Top of Data records

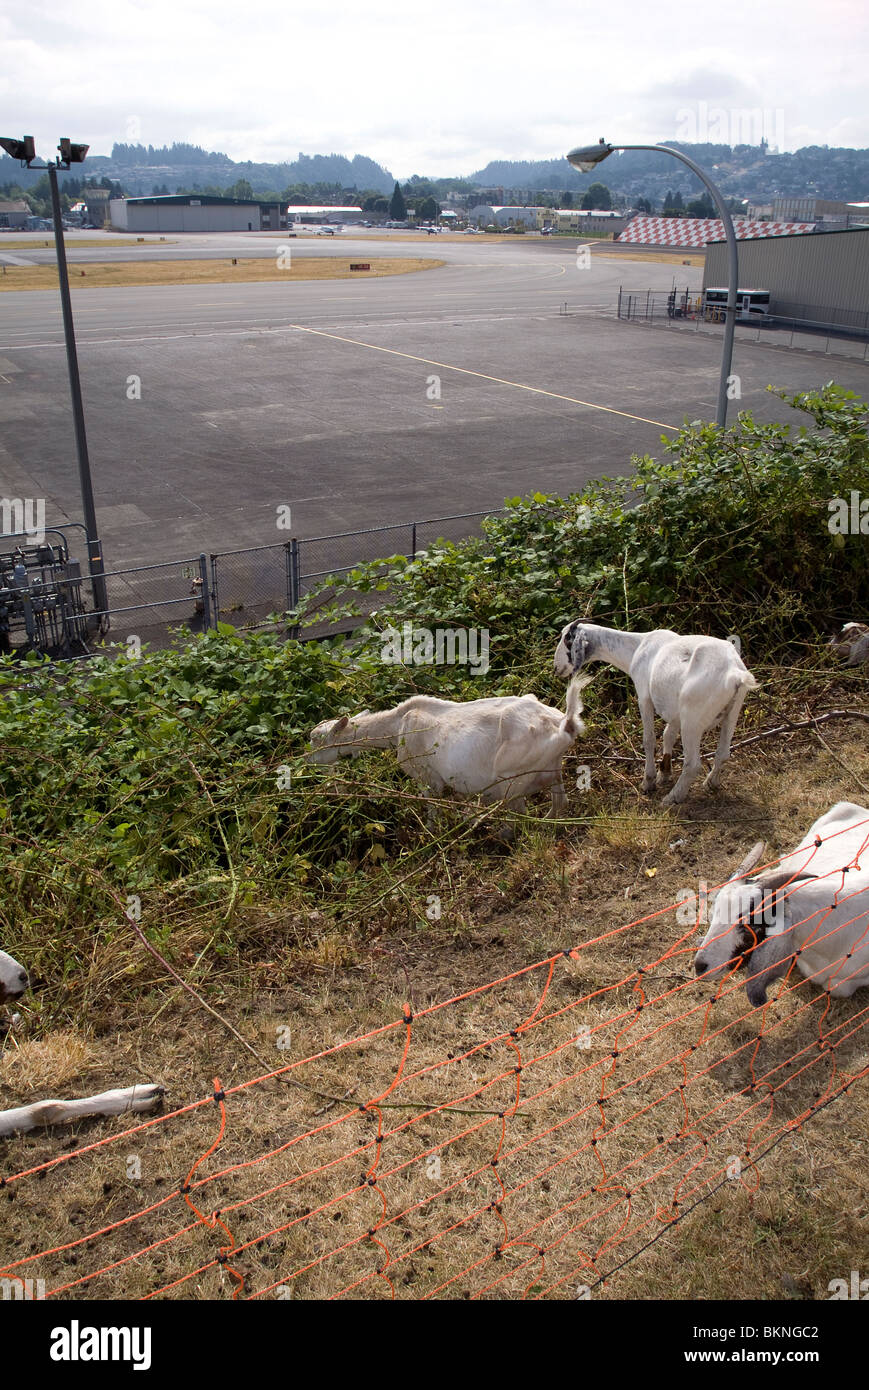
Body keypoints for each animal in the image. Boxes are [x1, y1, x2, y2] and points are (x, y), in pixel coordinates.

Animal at [307, 674, 592, 826]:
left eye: (315, 739)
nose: (307, 761)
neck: (398, 724)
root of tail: (563, 723)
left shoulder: (427, 777)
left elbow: (431, 807)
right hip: (551, 766)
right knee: (559, 802)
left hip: (512, 777)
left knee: (520, 813)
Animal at [553, 621, 756, 805]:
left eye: (566, 639)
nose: (556, 668)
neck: (636, 647)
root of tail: (735, 673)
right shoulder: (673, 709)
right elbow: (668, 735)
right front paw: (664, 773)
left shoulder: (644, 697)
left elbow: (649, 739)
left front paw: (648, 781)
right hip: (732, 711)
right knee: (723, 752)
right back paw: (711, 783)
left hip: (692, 718)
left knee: (692, 764)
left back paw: (673, 797)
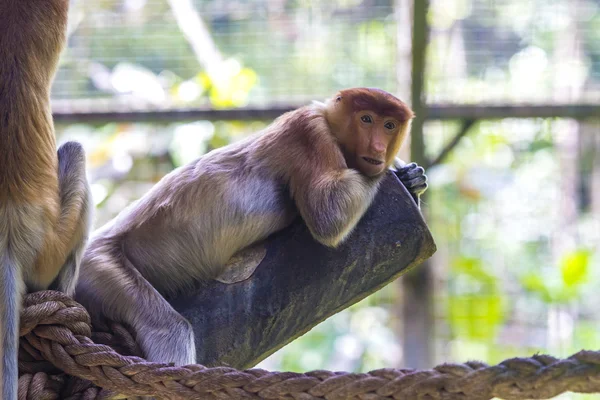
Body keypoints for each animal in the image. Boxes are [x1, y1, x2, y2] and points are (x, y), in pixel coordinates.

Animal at [75, 89, 426, 368]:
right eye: (366, 119)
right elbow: (328, 214)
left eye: (389, 125)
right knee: (169, 330)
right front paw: (398, 172)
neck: (330, 123)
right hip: (99, 265)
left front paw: (412, 177)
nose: (378, 150)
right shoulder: (308, 130)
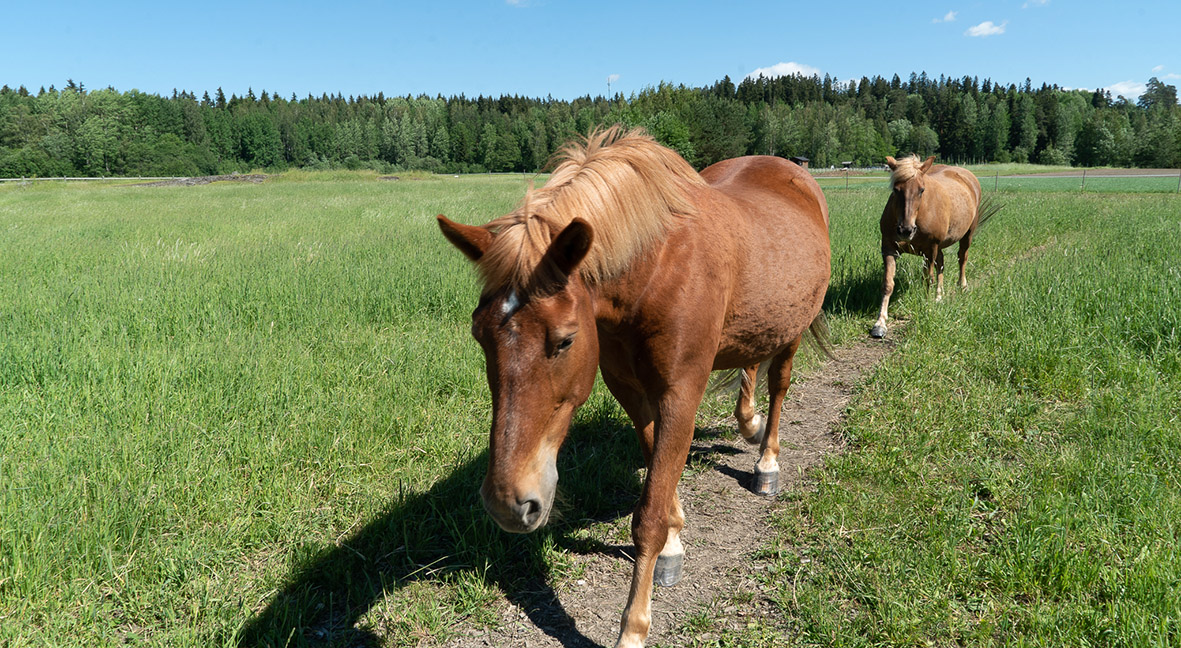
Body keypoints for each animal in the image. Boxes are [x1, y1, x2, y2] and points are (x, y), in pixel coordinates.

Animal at [436, 127, 831, 646]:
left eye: (565, 340)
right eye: (479, 334)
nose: (507, 503)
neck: (657, 271)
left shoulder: (681, 394)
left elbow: (648, 514)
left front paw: (633, 628)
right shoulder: (631, 389)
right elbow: (658, 479)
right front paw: (674, 543)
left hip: (793, 333)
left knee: (779, 385)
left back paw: (767, 462)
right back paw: (749, 424)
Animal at [869, 155, 996, 337]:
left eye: (922, 190)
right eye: (896, 189)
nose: (906, 230)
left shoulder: (930, 249)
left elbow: (927, 279)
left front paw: (926, 307)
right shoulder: (889, 249)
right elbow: (888, 284)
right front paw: (880, 323)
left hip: (966, 235)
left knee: (962, 259)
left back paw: (962, 287)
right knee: (941, 264)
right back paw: (939, 296)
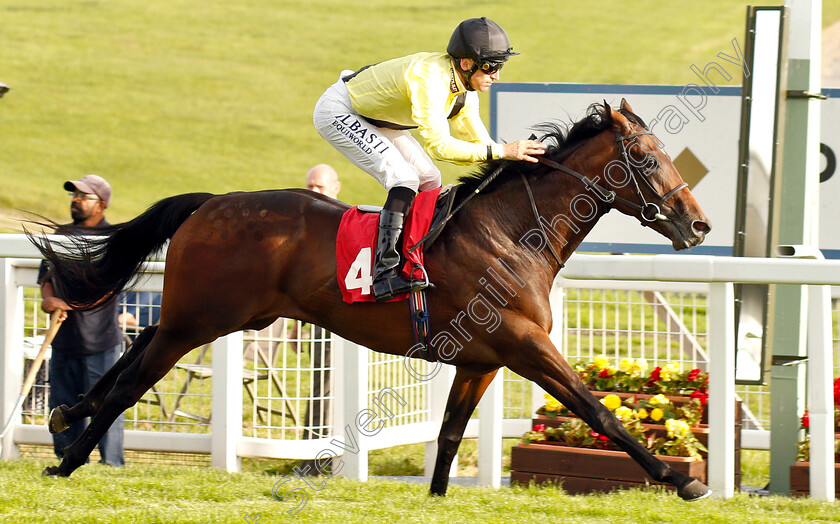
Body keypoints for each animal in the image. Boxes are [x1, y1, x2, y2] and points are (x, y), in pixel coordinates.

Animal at [36, 99, 712, 500]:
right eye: (647, 158)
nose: (698, 225)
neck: (514, 233)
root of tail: (211, 202)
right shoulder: (525, 344)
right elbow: (598, 411)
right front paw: (680, 481)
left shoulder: (481, 360)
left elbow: (449, 435)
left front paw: (436, 498)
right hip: (201, 318)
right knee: (133, 379)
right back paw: (67, 460)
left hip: (218, 313)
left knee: (138, 345)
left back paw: (66, 416)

Bottom of Data records

### Activity
Write out all the entries precisely as given, omitting each image.

### Answer to the problem
Body keypoints for each animal in the image. Boxes are [x1, y1, x2, y2] and points are (x, y), in pixel coordinates.

Animal at [307, 674, 592, 826]:
left eye: (315, 739)
nose: (307, 761)
neck: (398, 724)
root of tail: (563, 723)
left shoulder: (427, 777)
left elbow: (431, 807)
right hip: (551, 766)
right knee: (559, 802)
left hip: (512, 777)
left knee: (520, 813)
Animal at [553, 621, 756, 805]:
left eye: (566, 639)
nose: (556, 668)
neck: (636, 647)
root of tail: (735, 673)
right shoulder: (673, 709)
right elbow: (668, 735)
right front paw: (664, 773)
left shoulder: (644, 697)
left elbow: (649, 739)
left front paw: (648, 781)
right hip: (732, 711)
right knee: (723, 752)
right back paw: (711, 783)
left hip: (692, 718)
left knee: (692, 764)
left back paw: (673, 797)
Body keypoints for each animal in the image. Boxes are [x1, y1, x2, y2] and points are (x, y), in pixel coordinates.

Animal at [75, 89, 426, 368]:
right eye: (366, 119)
right elbow: (328, 214)
left eye: (389, 125)
right knee: (169, 330)
right front paw: (398, 172)
neck: (330, 123)
right hip: (99, 265)
left front paw: (412, 177)
nose: (378, 150)
right shoulder: (308, 130)
Body keypoints for each animal in the image. Boxes are [x1, y1, x2, y2] and points are (x, y), in pixel coordinates.

Animal at [436, 127, 831, 646]:
left eye: (565, 340)
right eye: (479, 334)
nose: (507, 503)
neck: (657, 271)
left shoulder: (681, 394)
left elbow: (648, 514)
left front paw: (633, 628)
right shoulder: (631, 389)
right elbow: (658, 479)
right front paw: (674, 543)
left hip: (793, 333)
left knee: (779, 385)
left back paw: (767, 462)
right back paw: (749, 424)
Animal at [869, 155, 996, 337]:
left eye: (922, 190)
right eye: (896, 189)
nose: (906, 230)
left shoulder: (930, 249)
left elbow: (927, 279)
left front paw: (926, 307)
right shoulder: (889, 249)
right elbow: (888, 284)
right front paw: (880, 323)
left hip: (966, 235)
left knee: (962, 259)
left back paw: (962, 287)
right knee: (941, 264)
right back paw: (939, 296)
Body keypoints for each animal in the image. Boxes are [x1, y1, x2, y2] and points are (x, y), in pixel coordinates.

Animal at [36, 99, 712, 500]:
right eye: (647, 158)
nose: (698, 225)
neck: (514, 233)
root of tail: (211, 202)
right shoulder: (525, 344)
right elbow: (598, 411)
right front paw: (680, 481)
left shoulder: (481, 360)
left elbow: (449, 435)
left front paw: (436, 498)
right hip: (201, 318)
right knee: (133, 379)
right back paw: (67, 460)
left hip: (218, 313)
left knee: (138, 345)
left back paw: (66, 416)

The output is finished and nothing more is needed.